What we have in Semple's new novel is a portrait of Seattle as seen through the eyes of Bernadette Fox, an architect from LA who is "allergic" to Seattle even after eighteen years of living there, and her husband, a Microsoft guru. They have promised their twelve-ish daughter Bee that she may have whatever she wants if she gets all As in middle school. They think she will ask for a pony, but she wants a trip to Antarctica. Bernadette, the marginally sane mother who is mildly agoraphobic and depressed because of some sort of architectural disaster in LA, is deeply distressed at the idea of crossing the rough waters of Drake Passage between Cape Horn and Antarctica. She is also distressed at having to spend time with people.
But Bernadette is bravely making plans to go on this excursion until a neighbor who lives downhill from her insists that Bernadette get rid of the blackberry vines that are creeping under and over the fence into her neighbor's perfectly maintained garden. (Not to mention crawling under and over the house that Bernadette and her family live in. They keep a weed whacker in the living room to control the shoots coming up through the floorboards.) What nobody seems to realize is that these vines are providing erosion abatement and when Seattle experiences an unusually heavy rain (predicted by Cliff Maas on his web site which everyone in Seattle reads) shortly after the vines are removed, the resulting mudslide is ruinous to the neighbor's garden and the back of her house. Partly as a result of this altercation Bernadette decides she cannot make the Antarctic trip and disappears.
I have complained that this book has been chosen by Spokane Reads as the one book everyone in our city is encouraged to read and talk about this year, but I want to withdraw that complaint. There is little Spokaneites enjoy more than making fun of Seattleites and this novel provides a cache of ammunition. Here is Bernadette on househunting in Seattle:
My first trip up here, to Seattle, the realtor picked me up at the airport to look at houses. The morning batch were all Craftsman, which is all they have here, if you don't count the rash of view-busting apartment buildings that appear in inexplicable clumps, as if the zoning chief was asleep at his desk during the sixties and seventies and turned architectural design over to the Soviets.
Everything else is Craftsman. Turn-of-the-century Craftsman, beautifully restored Craftsman, reinterpretation of Craftsman, needs-some-love Craftsman, modern take on Craftsman. It's like a hypnotist put everyone from Seattle in a collective trance. You are getting sleepy, when you wake up you will want to live only in a Craftsman house, the year won't matter to you, all that will matter is that the walls will be thick, the windows tiny, the rooms dark, the ceilings low, and it will be poorly situated on the lot.

[Bounding boxes with keypoints]
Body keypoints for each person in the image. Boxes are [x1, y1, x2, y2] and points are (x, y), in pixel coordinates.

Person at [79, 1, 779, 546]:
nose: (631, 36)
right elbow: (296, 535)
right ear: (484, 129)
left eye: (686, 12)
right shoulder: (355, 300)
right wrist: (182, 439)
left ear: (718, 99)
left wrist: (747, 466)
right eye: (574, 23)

• WHAT YOU WILL DO
**A.** In the review of Semple's novel, what does Bee want instead of a pony?
**B.** Write the next part of the review of Semple's novel, beginning right after its final sentence.
These lines have no connection to the review of Semple's novel.

• RESPONSES BY TASK
**A.** A trip to Antarctica.

**B.**
The mud-spattered neighbor suffers from the particular snobbism of old-time Seattleites, resulting from the fact that white settlement in the city goes back only to 1853 and that by far most of the people in Seattle have arrived recently from elsewhere. The neighbor brags of her family history:
Within a four-mile radius is the house I grew up in, the house my mother grew up in, and the house my grandmother grew up in. . . . My great-grandfather was a fur trapper in Alaska . . . Warren's great-grandfather bought furs from him. My point is you come in here with your Microsoft money and think you belong, but you don't belong. You never will.
This phenomenon is called the "Seattle freeze," which is attributed to all the Scandinavian blood in the city.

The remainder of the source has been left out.